Attenzione particolare ai contribuenti in crisi economica, e maggior dilazione dei tempi di pagamento: questi i punti cardine dello schema di D.Lgs. approvato dal Consiglio dei Ministri il 26 giugno scorso, ed ora alle Camere per i pareri. La riforma della rateizzazione dei pagamenti relativi all’attività di controllo e accertamento dell’Agenzia delle Entrate è contenuta all’interno dell’art. 2 del provvedimento.  
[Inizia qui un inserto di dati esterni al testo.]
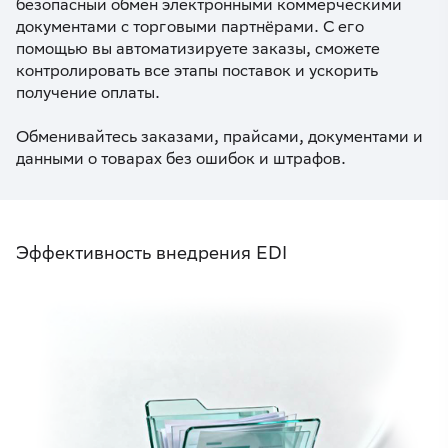
безопасный обмен электронными коммерческими
документами с торговыми партнёрами. С его
помощью вы автоматизируете заказы, сможете
контролировать все этапы поставок и ускорить
получение оплаты.
Обменивайтесь заказами, прайсами, документами и
данными о товарах без ошибок и штрафов.
Эффективность внедрения EDI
Tale rateazione, precisa il Governo, non comporterà né maggiori oneri a carico della Finanza Pubblica, né un aumento della pressione fiscale a carico del cittadino. Anzi: cercando di venire incontro il più possibile alle esigenze del contribuente in difficoltà economica, il Governo prevede – come già fatto nel biennio 2012/2013 – la possibilità di una proroga della rateazione per un ulteriore periodo di settantadue mesi, con l’ulteriore aggiunta di una proroga straordinaria fino a 120 rate.

Non solo i contribuenti in difficoltà economica potranno godere di una dilazione. Infatti, le somme dovute per effetto dell’accertamento con adesione potranno essere versate in un massimo di otto rate trimestrali di pari importo o in un massimo di sedici rate trimestrali se le somme dovute saranno superiori a 50mila euro.

Insomma, per il Governo le nuove disposizioni del pagamento dilazionato miglioreranno a favore del contribuente laddove, aumentando il periodo di dilazione, si ridurrà anche l’importo della rata. Il Governo, inoltre, stima un aumento del 23,9% rispetto al 2012 dei proventi degli incassi da rateazione.